They're not messing about. Graeme Devine is in charge of the storyline of this new branch to the Halo franchise, and he's bold as a tin cockerel when he's asked about the Halo Wars mission. "What Halo did for first-person shooters, Halo Wars is going to do for real-time strategy. I absolutely think that. Because we've made it from the ground up for 360, and we didn't have to think about keyboard and mouse, and worry about whether we're going to have to port it to the PC. This game plays better than any PC real-time strategy game with a controller."
Punching the PC in the nuts isn't something you'd expect from a Microsoft presentation (perhaps they're still angry about the Metacritic scores for Halo 2 on PC). But Ensemble is bringing Halo to a new genre, then bringing that genre to a console that's still coming to terms with it (then being heartlessly slaughtered). That's two things the devs need to pull off. Can they find an elegant way to fit a convincing set of military commands onto a 360 controller? And how will the bawdy spirit of Halo's multiplayer translate to a strategy game? Consider the 1993 Chess final between Gary Kasparov and Martin Short. At no point did either player punch the table, and scream in a clipped voice that the other player was a peon. It's a different world.

* _CHALLENGE_
According to the Halo Wars preview, who is in charge of the storyline of this new branch of the Halo franchise?

(Data items)
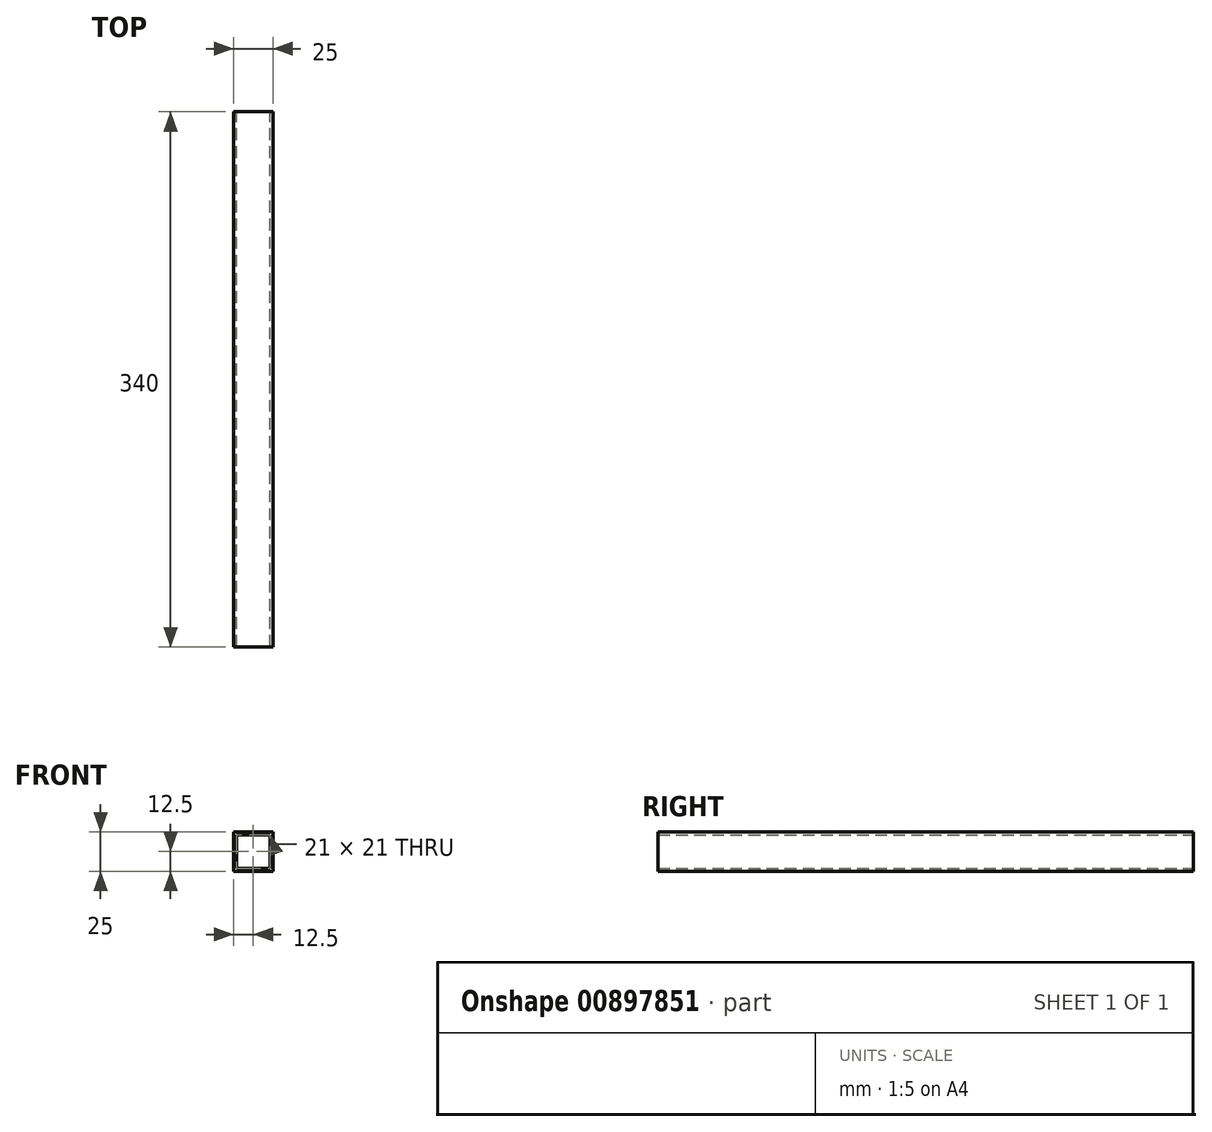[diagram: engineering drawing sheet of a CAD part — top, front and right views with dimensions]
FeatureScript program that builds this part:
annotation { "Feature Type Name" : "Feature", "Feature Type Description" : "" }
export const myFeature = defineFeature(function(context is Context, id is Id, definition is map)
    precondition{}
    {
        {
            var Q0;
            Q0=qCreatedBy(makeId("Front.planeOp"),FACE);
            var sketch = newSketch(context, id + "F0", { "sketchPlane" : qUnion([Q0])});
            skLineSegment(sketch, "E0.bottom", {"start": v(12.5, -12.5) * mm, "end": v(-12.5, -12.5) * mm});
            skLineSegment(sketch, "E0.top", {"start": v(12.5, 12.5) * mm, "end": v(-12.5, 12.5) * mm});
            skLineSegment(sketch, "E0.left", {"start": v(12.5, -12.5) * mm, "end": v(12.5, 12.5) * mm});
            skLineSegment(sketch, "E0.right", {"start": v(-12.5, -12.5) * mm, "end": v(-12.5, 12.5) * mm});
            skPoint(sketch, "E0.middle", {"position": v(0, 0) * mm});
            skLineSegment(sketch, "E1.0", {"start": v(10.5, 10.5) * mm, "end": v(-10.5, 10.5) * mm});
            skLineSegment(sketch, "E1.1", {"start": v(10.5, -10.5) * mm, "end": v(10.5, 10.5) * mm});
            skLineSegment(sketch, "E1.2", {"start": v(10.5, -10.5) * mm, "end": v(-10.5, -10.5) * mm});
            skLineSegment(sketch, "E1.3", {"start": v(-10.5, -10.5) * mm, "end": v(-10.5, 10.5) * mm});
            skSolve(sketch);
        }
        {
            var Q0;
            Q0 = qSketchRegion(id + "F0", true);
            extrude(context, id + "F1", {"entities" : qUnion([Q0]), "depth" : 170 * mm, "offsetDistance" : 25 * mm, "hasSecondDirection" : true, "secondDirectionOppositeDirection" : true, "secondDirectionDepth" : 170 * mm});
        }
    });
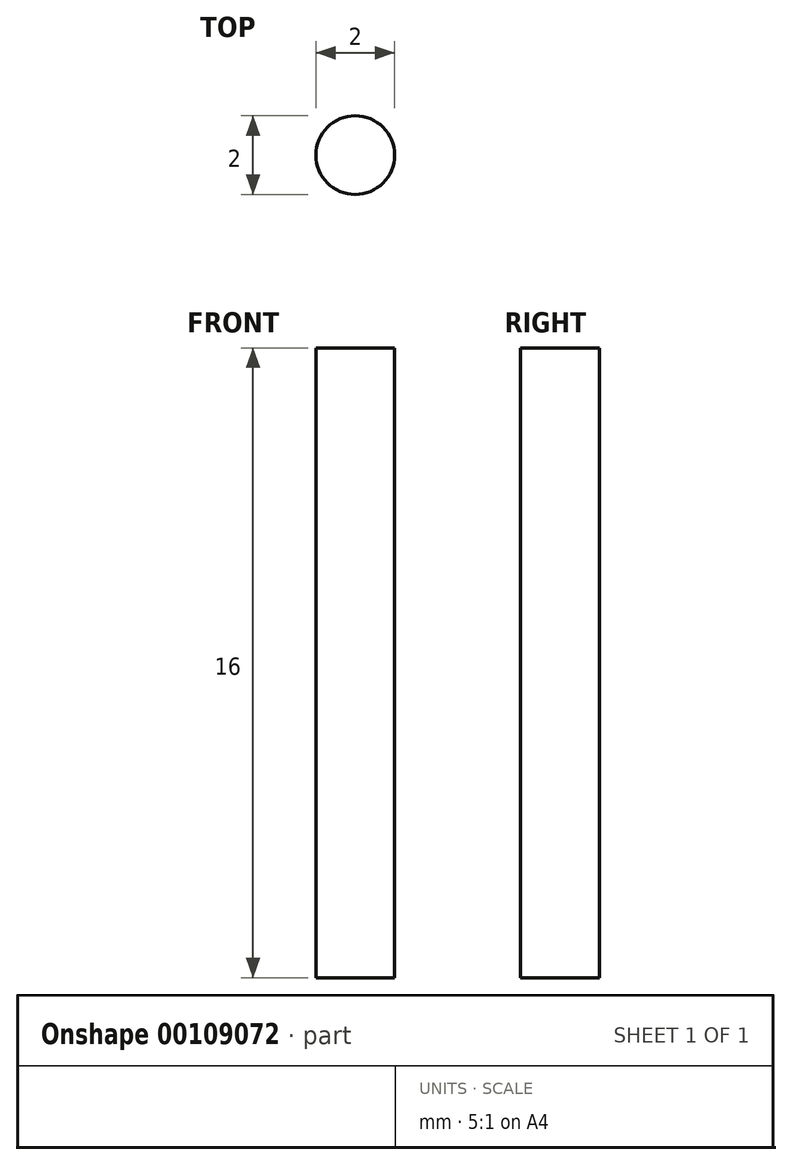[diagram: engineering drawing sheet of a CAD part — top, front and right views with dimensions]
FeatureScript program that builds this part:
annotation { "Feature Type Name" : "Feature", "Feature Type Description" : "" }
export const myFeature = defineFeature(function(context is Context, id is Id, definition is map)
    precondition{}
    {
        {
            var Q0;
            Q0=qCreatedBy(makeId("Top.planeOp"),FACE);
            var sketch = newSketch(context, id + "F0", { "sketchPlane" : qUnion([Q0])});
            skCircle(sketch, "E0", {"center": v(0, 0) * mm, "radius": 1 * mm});
            skSolve(sketch);
        }
        {
            var Q0;
            Q0 = qSketchRegion(id + "F0", true);
            extrude(context, id + "F1", {"entities" : qUnion([Q0]), "depth" : 16 * mm});
        }
    });
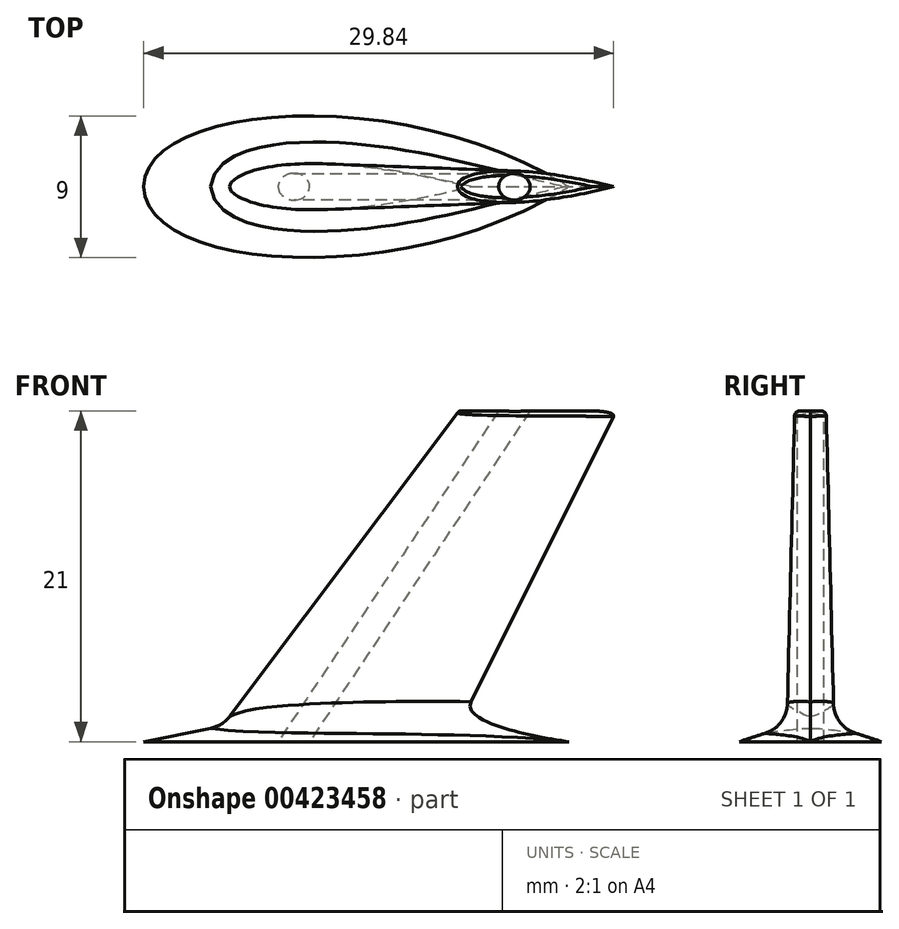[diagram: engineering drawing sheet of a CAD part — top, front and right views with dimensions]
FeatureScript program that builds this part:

* _FINAL RESULT_
Graeme Devine